Wednesday, January 26, 2005

Take those icy corners slowly

The gravel road in front of my house is slick with heavy ice.

The school bus that picks up my son hasn't been able to stop at our driveway to pick Timmy up, it slides right by. Timmy must walk down the road to get on the bus after it finally glides to a stop.

This ice is dangerous to drive on and walk around on outside. Older people will be staying indoors more because it is too dangerous to walk on the icy sidewalks. Breaking a wrist or hip can happen quickly on the dangerous ice.

The heavy ice on the roads and sidewalks will make the winter seem longer. It is taking me an extra 15 minutes to drive on the secondary roads before I can get to the main roads that are more cleared off.

Around 12 years ago we had a winter similar to this one. Most of that winter the gravel roads had the same heavy coating of ice on them that they do this winter. This was the first winter that my son, Danny, had his farmer's license. He was in basketball and took turns driving back and forth to practice with another neighbor boy his age.

The two did fine driving to morning practices, but at night after a practice when they were pumped up full of energy and hungry, whoever was driving would often take the turn on the gravel road to our house too fast. Night, after night Danny would slide his vehicle into the ditch. Tom had to pull his car out with our tractor night after night. One night the neighbor boy, Jay, was driving his dad's four-wheel-drive pickup when he took the corner too fast and slid the truck into the ditch.

Jay told Danny, "Ah this is nothing, we can drive into the field and get right out of here."

Jay drove the pickup further down into the ditch and crashed through the snow, into the plowed field. The ground underneath wasn't frozen, and the field was soft and muddy. Jay got the pick up stuck even deeper. He and Danny walked the quarter mile to our house and called Jay's dad. His dad drove over with another four-wheel-drive pick up, and he got this stuck. Tom drove him home to get his tractor, which was larger than ours. It became a long cold night getting the two vehicles out of the field.

Needless to say, Jay's dad was really upset and loudly proclaimed to his son to drive more carefully and to slow down. Actually he said a lot more than that, but I wasn't present to hear it. Danny and Tom said that they had never seen him so angry.

Tom and I decided that Danny was getting a good lesson in winter driving. But when a young boy is 15 and driving for the first time, it takes him a while to get the message to slow down in his head.

A couple nights after the incident of the two trucks in the ditch, I was taking a walk at night with my daughter Bridget, and I heard Danny's car coming down the road. The car had a distinct sound that went tick, tick, tick as it drove along and could be heard a mile away.

I said to Bridget, "Here comes Danny. He is driving too fast again. Let's head up into the fields because I know he will be going into the ditch again, and I don't want to see it."

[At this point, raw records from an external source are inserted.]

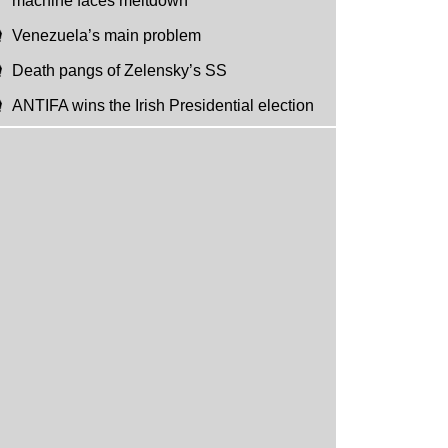
machine faces meltdown
Venezuela’s main problem
Death pangs of Zelensky’s SS
ANTIFA wins the Irish Presidential election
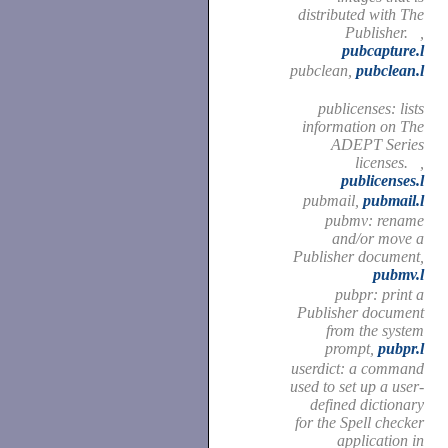
distributed with The
Publisher. ,
pubcapture.l
pubclean,
pubclean.l
publicenses: lists
information on The
ADEPT Series
licenses. ,
publicenses.l
pubmail,
pubmail.l
pubmv: rename
and/or move a
Publisher document,
pubmv.l
pubpr: print a
Publisher document
from the system
prompt,
pubpr.l
userdict: a command
used to set up a user-
defined dictionary
for the Spell checker
application in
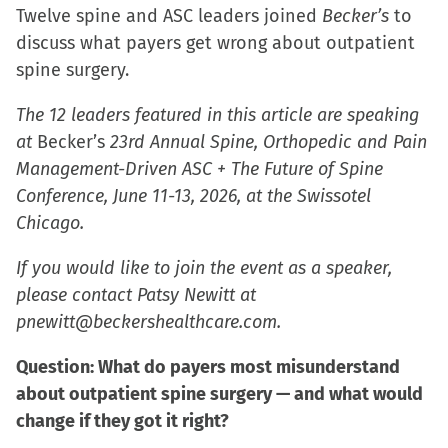
Twelve spine and ASC leaders joined
Becker’s
to
discuss what payers get wrong about outpatient
spine surgery.
The 12 leaders featured in this article are speaking
at
Becker’s
23rd Annual Spine, Orthopedic and Pain
Management-Driven ASC + The Future of Spine
Conference, June 11-13, 2026, at the Swissotel
Chicago.
If you would like to join the event as a speaker,
please contact Patsy Newitt at
pnewitt@beckershealthcare.com.
Question: What do payers most misunderstand
about outpatient spine surgery — and what would
change if they got it right?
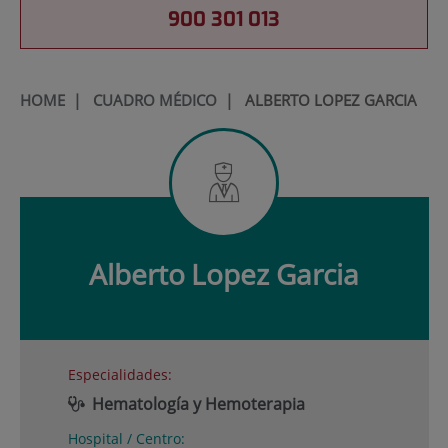
900 301 013
HOME
|
CUADRO MÉDICO
|
ALBERTO LOPEZ GARCIA
Alberto
Lopez Garcia
Especialidades:
Hematología y Hemoterapia
Hospital / Centro:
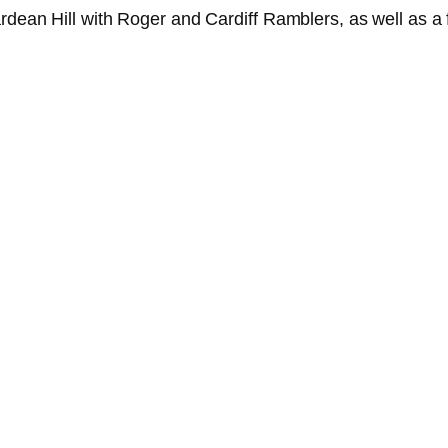
ardean Hill with Roger and Cardiff Ramblers, as well as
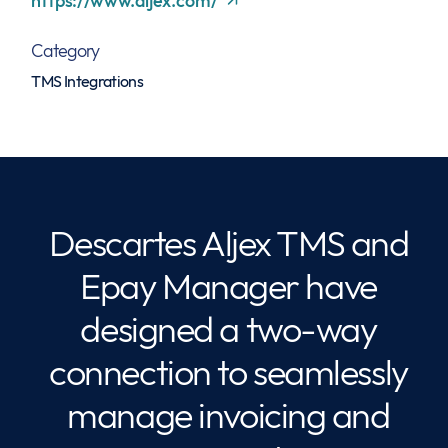
https://www.aljex.com/
Category
TMS Integrations
Descartes Aljex TMS and
Epay Manager have
designed a two-way
connection to seamlessly
manage invoicing and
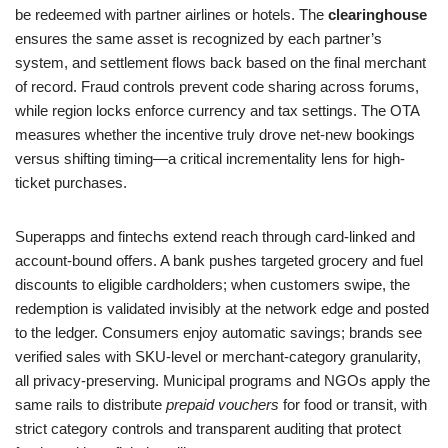
be redeemed with partner airlines or hotels. The
clearinghouse
ensures the same asset is recognized by each partner’s
system, and settlement flows back based on the final merchant
of record. Fraud controls prevent code sharing across forums,
while region locks enforce currency and tax settings. The OTA
measures whether the incentive truly drove net-new bookings
versus shifting timing—a critical incrementality lens for high-
ticket purchases.
Superapps and fintechs extend reach through card-linked and
account-bound offers. A bank pushes targeted grocery and fuel
discounts to eligible cardholders; when customers swipe, the
redemption is validated invisibly at the network edge and posted
to the ledger. Consumers enjoy automatic savings; brands see
verified sales with SKU-level or merchant-category granularity,
all privacy-preserving. Municipal programs and NGOs apply the
same rails to distribute
prepaid vouchers
for food or transit, with
strict category controls and transparent auditing that protect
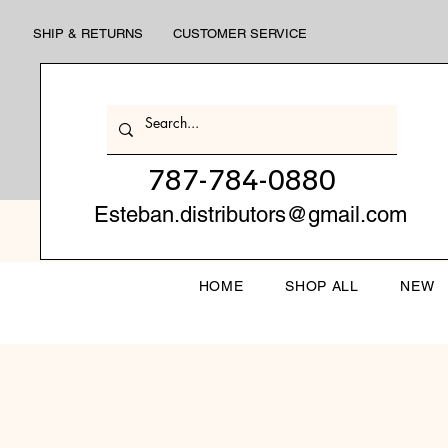
SHIP & RETURNS
CUSTOMER SERVICE
787-784-0880
Esteban.distributors@gmail.com
HOME
SHOP ALL
NEW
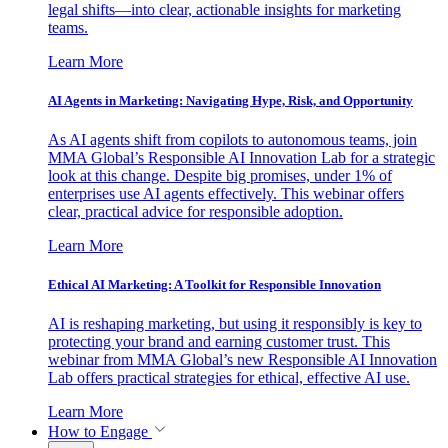
legal shifts—into clear, actionable insights for marketing
teams.
Learn More
AI Agents in Marketing: Navigating Hype, Risk, and Opportunity
As AI agents shift from copilots to autonomous teams, join
MMA Global’s Responsible AI Innovation Lab for a strategic
look at this change. Despite big promises, under 1% of
enterprises use AI agents effectively. This webinar offers
clear, practical advice for responsible adoption.
Learn More
Ethical AI Marketing: A Toolkit for Responsible Innovation
AI is reshaping marketing, but using it responsibly is key to
protecting your brand and earning customer trust. This
webinar from MMA Global’s new Responsible AI Innovation
Lab offers practical strategies for ethical, effective AI use.
Learn More
How to Engage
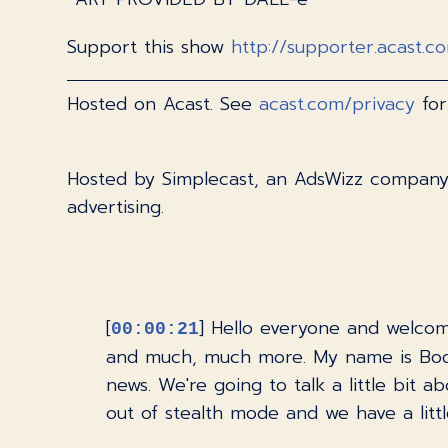
Support this show
http://supporter.acast.c
Hosted on Acast. See
acast.com/privacy
for
Hosted by Simplecast, an AdsWizz compan
advertising.
[
] Hello everyone and welcom
00:00:21
and much, much more. My name is Bodh
news. We're going to talk a little bit
out of stealth mode and we have a littl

Bridget and I headed up into the fields and took a long walk. When we got home, Tom said that he had just gotten indoors from pulling Danny out of the ditch again. Bridget and I acted as if we hadn't heard Danny driving home.

Danny never did learn to slow down that year, but he is safe driver now. All my kids had to learn to slow down, as have I. This winter, I will be taking my time driving on these icy roads as I don't want to end up in the ditch. Take care yourself on the icy roads and sidewalks the next couple of months.